И Николай, «не замечая того, что поет, чтобы усилить этот si, взял втору в терцию высокой ноты». «Боже мой! как хорошо! неужели это я взял? как счастливо!» — подумал он. «Неужели это я?!» «Обыкновенный» Николай Ростов вдруг совершает нечто удивительное, становится талантливее ярко-талантливой Наташи. «Неужели это я?!»
Да, это он.
Думаю, у любого из нас должна быть в жизни минута, когда мы становимся талантливей человека, создавшего то, чем мы восхищаемся. Талантливее Рембрандта, Моцарта, Лермонтова. И это ничуть не умаляет великих, напротив, ведь именно они и помогли нам достигнуть фантастической высоты. И ничего, что это лишь минута, не больше. И ничего, что она может уже никогда не повториться, и ничего, что после нее мы не создадим великого романа или великой симфонии; даже одна-единственная, подобная минута («неужели это я?!») делает нас лучше, чище, духовнее.
Формы духовной жизни, как и формы творчества, бесконечно разнообразны. Духовная жизнь — это общение с людьми, искусством, с осенним лесом и с самими собой. Мы духовны, когда беседуем о чем-то дорогом с товарищем, доверяя его уму и сердцу, и когда после сомнений и колебаний жертвуем чем-то дорогим ради общего дела. Мы духовны, когда улыбаемся человеку, чувствуя, что он одинок, и когда наслаждаемся тишиной вечерних полей. Мы высоко духовны, когда чувствуем бесценность жизни и хотим оставить в мире скромный отпечаток собственной личности. Мы духовны, когда наше сердце бьется быстрее перед статуей Микеланджело или картиной Ватто, когда повторяем про себя строки Пушкина и Блока, и когда ощущаем в себе самих что-то родственное этим статуям, этим картинам, этим строкам. И мы духовны, когда, перечитывая любимый том, понимаем его по-новому.

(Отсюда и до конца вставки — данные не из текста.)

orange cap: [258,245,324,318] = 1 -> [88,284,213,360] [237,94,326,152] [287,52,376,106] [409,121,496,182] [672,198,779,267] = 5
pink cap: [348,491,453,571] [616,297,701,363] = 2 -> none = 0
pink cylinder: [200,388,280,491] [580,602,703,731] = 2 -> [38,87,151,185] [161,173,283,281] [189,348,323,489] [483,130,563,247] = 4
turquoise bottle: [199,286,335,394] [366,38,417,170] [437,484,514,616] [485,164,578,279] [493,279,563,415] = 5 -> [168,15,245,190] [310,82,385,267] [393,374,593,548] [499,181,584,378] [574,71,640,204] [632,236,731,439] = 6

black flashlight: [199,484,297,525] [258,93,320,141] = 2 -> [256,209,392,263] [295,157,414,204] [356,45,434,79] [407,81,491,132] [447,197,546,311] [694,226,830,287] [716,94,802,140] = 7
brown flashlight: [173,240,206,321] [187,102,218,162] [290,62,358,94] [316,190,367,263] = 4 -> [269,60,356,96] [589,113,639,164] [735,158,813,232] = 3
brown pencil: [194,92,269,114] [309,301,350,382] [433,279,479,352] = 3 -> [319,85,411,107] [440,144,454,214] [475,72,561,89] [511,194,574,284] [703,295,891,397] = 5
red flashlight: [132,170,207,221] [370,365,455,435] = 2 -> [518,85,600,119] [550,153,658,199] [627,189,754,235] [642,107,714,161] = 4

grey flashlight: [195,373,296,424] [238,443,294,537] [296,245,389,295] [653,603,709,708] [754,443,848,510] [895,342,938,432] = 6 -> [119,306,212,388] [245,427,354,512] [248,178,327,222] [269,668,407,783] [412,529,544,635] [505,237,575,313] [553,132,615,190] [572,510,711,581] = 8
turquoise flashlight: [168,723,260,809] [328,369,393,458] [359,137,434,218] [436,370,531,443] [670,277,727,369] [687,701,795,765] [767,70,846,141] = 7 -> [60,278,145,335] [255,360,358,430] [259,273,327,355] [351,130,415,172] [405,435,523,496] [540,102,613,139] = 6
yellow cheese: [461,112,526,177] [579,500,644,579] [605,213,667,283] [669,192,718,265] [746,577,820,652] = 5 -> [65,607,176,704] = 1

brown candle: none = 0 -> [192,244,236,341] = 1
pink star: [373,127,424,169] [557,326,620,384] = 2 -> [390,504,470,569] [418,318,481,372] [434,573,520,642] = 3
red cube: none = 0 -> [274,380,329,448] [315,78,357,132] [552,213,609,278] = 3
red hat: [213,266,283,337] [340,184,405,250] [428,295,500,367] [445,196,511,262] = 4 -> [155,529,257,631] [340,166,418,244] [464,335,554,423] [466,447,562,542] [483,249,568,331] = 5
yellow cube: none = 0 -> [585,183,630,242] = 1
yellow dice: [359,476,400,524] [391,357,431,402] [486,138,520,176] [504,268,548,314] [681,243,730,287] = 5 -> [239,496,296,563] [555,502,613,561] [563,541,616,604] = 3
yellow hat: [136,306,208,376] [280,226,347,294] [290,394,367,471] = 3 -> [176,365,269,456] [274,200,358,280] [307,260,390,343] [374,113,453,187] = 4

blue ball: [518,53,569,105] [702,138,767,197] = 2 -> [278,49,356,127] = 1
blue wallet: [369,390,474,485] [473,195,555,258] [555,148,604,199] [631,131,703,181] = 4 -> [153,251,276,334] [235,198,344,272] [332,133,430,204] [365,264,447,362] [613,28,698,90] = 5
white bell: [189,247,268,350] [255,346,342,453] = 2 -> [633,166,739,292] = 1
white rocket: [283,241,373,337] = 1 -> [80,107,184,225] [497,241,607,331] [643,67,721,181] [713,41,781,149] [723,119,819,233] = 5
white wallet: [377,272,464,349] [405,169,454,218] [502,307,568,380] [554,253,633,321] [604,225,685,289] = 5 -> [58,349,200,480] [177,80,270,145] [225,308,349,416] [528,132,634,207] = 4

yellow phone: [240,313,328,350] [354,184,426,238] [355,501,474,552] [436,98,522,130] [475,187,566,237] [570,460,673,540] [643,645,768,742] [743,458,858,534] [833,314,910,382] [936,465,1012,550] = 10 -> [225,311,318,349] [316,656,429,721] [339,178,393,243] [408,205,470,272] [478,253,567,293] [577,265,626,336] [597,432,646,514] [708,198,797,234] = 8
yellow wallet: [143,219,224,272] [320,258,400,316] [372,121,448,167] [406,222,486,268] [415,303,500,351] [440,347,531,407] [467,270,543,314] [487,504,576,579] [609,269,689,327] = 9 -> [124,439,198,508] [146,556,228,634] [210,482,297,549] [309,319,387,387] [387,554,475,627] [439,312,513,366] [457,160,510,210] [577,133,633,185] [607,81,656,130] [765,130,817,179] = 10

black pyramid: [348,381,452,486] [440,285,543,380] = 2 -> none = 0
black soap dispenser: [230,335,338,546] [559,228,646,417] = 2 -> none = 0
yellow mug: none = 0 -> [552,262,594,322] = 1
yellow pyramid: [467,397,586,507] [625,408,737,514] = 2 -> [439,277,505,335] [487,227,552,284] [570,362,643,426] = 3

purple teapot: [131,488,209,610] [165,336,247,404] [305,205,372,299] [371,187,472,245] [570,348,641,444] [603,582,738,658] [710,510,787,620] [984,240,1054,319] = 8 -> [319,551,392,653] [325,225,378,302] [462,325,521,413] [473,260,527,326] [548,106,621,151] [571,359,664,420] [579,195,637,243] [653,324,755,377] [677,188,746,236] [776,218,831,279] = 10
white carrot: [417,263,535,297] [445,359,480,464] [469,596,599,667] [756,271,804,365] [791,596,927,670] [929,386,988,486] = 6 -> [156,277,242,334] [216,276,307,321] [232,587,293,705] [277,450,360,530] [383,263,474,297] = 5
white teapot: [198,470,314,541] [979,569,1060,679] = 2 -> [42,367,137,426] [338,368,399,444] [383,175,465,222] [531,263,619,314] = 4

А сейчас мне хочется вернуться к главе, когда несчастный Николай услышал пение Наташи, вернуться для того, чтобы рассказать о том, что я в ней по-новому понял, перечитывая роман в последний раз.
Вдруг, как писали в старину, «с очей моих стаял снег», я увидел то, чего раньше не замечал. Пение Наташи и Николая (ведь и он поет!) занимает в романе совершенно особое место, оно помещено Толстым в один из наивысших моментов размышлений (и героев, и его собственных) о жизни, о ее смысле. Раньше я не то чтобы отрывал эту главу от того, что было до и будет после, а воспринимал, возможно в силу особой ее яркости, несколько обособленно. А тут воспринял в единстве. До нее показан быт той жизни, карты, балы, кутежи (тогда были карты и балы, сейчас футбол или увлечение поп-музыкой), показано то, что Толстой называл «сном жизни», забвение себя, лучшего в себе. А после нее показан Безухов, который по дороге из Москвы в Питер оказывается в Торжке, и нет лошадей, и он не может ехать дальше. И вот Пьер задумывается о самом существенном в жизни, и задумывается настолько сосредоточенно, что ему становится безразлично, дадут в конце концов лошадей или нет, день он будет на этой станции или всю жизнь.